Leadership & Team DevelopmentNGO

Creating space to explore

A leadership journey for international directors

Traditionally, humanitarian and development aid programmes were mainly funded and delivered by ‘rich’ countries in the global north to ‘poor’ countries in the global south. A large NGO that operates in more than 90 countries is actively trying to shift this pattern. They aim to become an international interdependent network, with powerful country offices. Much of this change is driven by the country directors, whose role becomes increasingly important. These are people who all lead country teams of around 300 people, often in extremely challenging conflict areas. They are the faces of the NGO towards national governments.

 

Because of their responsibilities and their role as change agents, the organization wanted to support these regional and country directors and strengthen them in their leadership role with a targeted programme. HR specifically requested to co-design and co-facilitate it together, as well as for it to be ‘different’ from what people were used to. All this took place in the midst of a radical organisational change process.

 

Approach

We designed the programme based on the idea of a leadership journey. No models or lectures on what leadership should be, but rather a personal exploration for every participant.
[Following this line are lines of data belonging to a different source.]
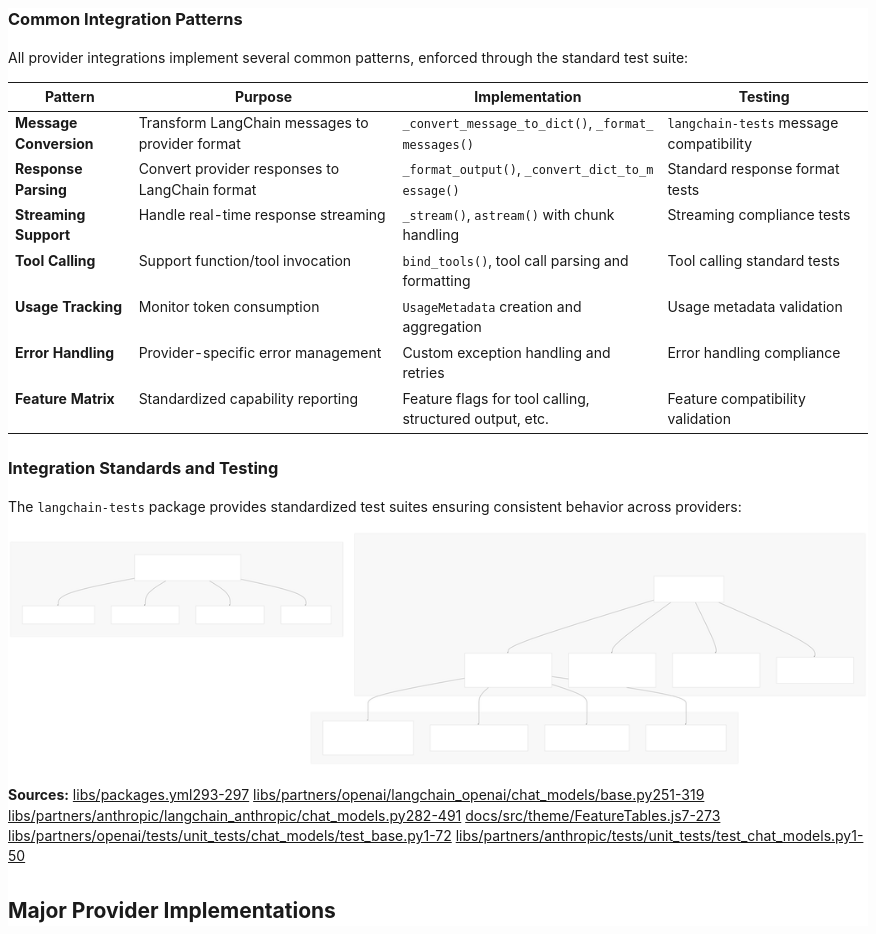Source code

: ### Common Integration Patterns

All provider integrations implement several common patterns, enforced through the standard test suite:

| Pattern | Purpose | Implementation | Testing |
| --- | --- | --- | --- |
| **Message Conversion** | Transform LangChain messages to provider format | `_convert_message_to_dict()`, `_format_messages()` | `langchain-tests` message compatibility |
| **Response Parsing** | Convert provider responses to LangChain format | `_format_output()`, `_convert_dict_to_message()` | Standard response format tests |
| **Streaming Support** | Handle real-time response streaming | `_stream()`, `astream()` with chunk handling | Streaming compliance tests |
| **Tool Calling** | Support function/tool invocation | `bind_tools()`, tool call parsing and formatting | Tool calling standard tests |
| **Usage Tracking** | Monitor token consumption | `UsageMetadata` creation and aggregation | Usage metadata validation |
| **Error Handling** | Provider-specific error management | Custom exception handling and retries | Error handling compliance |
| **Feature Matrix** | Standardized capability reporting | Feature flags for tool calling, structured output, etc. | Feature compatibility validation |

### Integration Standards and Testing

The `langchain-tests` package provides standardized test suites ensuring consistent behavior across providers:

![Mermaid Diagram](images/8__diagram_2.svg)

**Sources:** [libs/packages.yml293-297](https://github.com/langchain-ai/langchain/blob/54ea6205/libs/packages.yml#L293-L297) [libs/partners/openai/langchain\_openai/chat\_models/base.py251-319](https://github.com/langchain-ai/langchain/blob/54ea6205/libs/partners/openai/langchain_openai/chat_models/base.py#L251-L319) [libs/partners/anthropic/langchain\_anthropic/chat\_models.py282-491](https://github.com/langchain-ai/langchain/blob/54ea6205/libs/partners/anthropic/langchain_anthropic/chat_models.py#L282-L491) [docs/src/theme/FeatureTables.js7-273](https://github.com/langchain-ai/langchain/blob/54ea6205/docs/src/theme/FeatureTables.js#L7-L273) [libs/partners/openai/tests/unit\_tests/chat\_models/test\_base.py1-72](https://github.com/langchain-ai/langchain/blob/54ea6205/libs/partners/openai/tests/unit_tests/chat_models/test_base.py#L1-L72) [libs/partners/anthropic/tests/unit\_tests/test\_chat\_models.py1-50](https://github.com/langchain-ai/langchain/blob/54ea6205/libs/partners/anthropic/tests/unit_tests/test_chat_models.py#L1-L50)

## Major Provider Implementations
Starting with questions like: “Who are you? What is your aspiration as a leader?” against the backdrop of the greater organizational challenged and ambitions. Then we moved on to turning this vision into concrete leadership practices. Working ‘from the inside out’ and from small to big, by asking leaders to experiment with their own everyday leadership practices first, and then move on to how they could influence the culture and practices in the wider organisation.  


 

Over 40 leaders participated, in three regional groups: Latin America, Asia and Africa. Being a country director is challenging and can be lonely. In our face-to-face meetings, we deliberately created a safe and inspiring space to exchange and learn from each other. And we created time to pause and reflect in their otherwise incredibly busy lives. To share their ideas and experiences and to listen to each other’s stories, as leaders and as humans. These high-quality conversations made them reconnect to their personal drive: what sort of difference do I want to make in the world? We also offered input by sharing theories on organisational change such as Appreciative Inquiry, participatory leadership and complexity theory.

 

In between meetings, leaders experimented with thinking and acting differently on a daily basis. This looked different for everyone. Some participants decided to take more time to express empathy, others wanted to be more curious about other people’s perspectives. And so on. Later they scaled up these experiments up. For instance, one leader who worked in humanitarian aid and had personally experimented with taking more space to reflect in between missions, introduced a ‘time-out’ between missions for her entire team.  

 

Impact

The effects were noticeable from the first meeting on. One leader shared: “This was a moment to reconnect to my own source, as well as to have renewed ideas and energy to continue to fight poverty and make a difference in the world.” The leadership journey helped the directors to strengthen their self-insight and offered them new ideas to use in their daily practice.

 

Learning together as a community of peers created new and deepened relationships and as such strengthened the joint leadership. The impact and importance of this became especially evident when the organisation went through a big crisis just before the final meeting. We used the meeting to make meaning of this crisis together; to inquire and explore, rather than immediately judge. Where people came in with feelings ranging from concern to alienation, they left with a renewed sense of connection and ownership, and ideas for the way forward.  A true expression of leadership.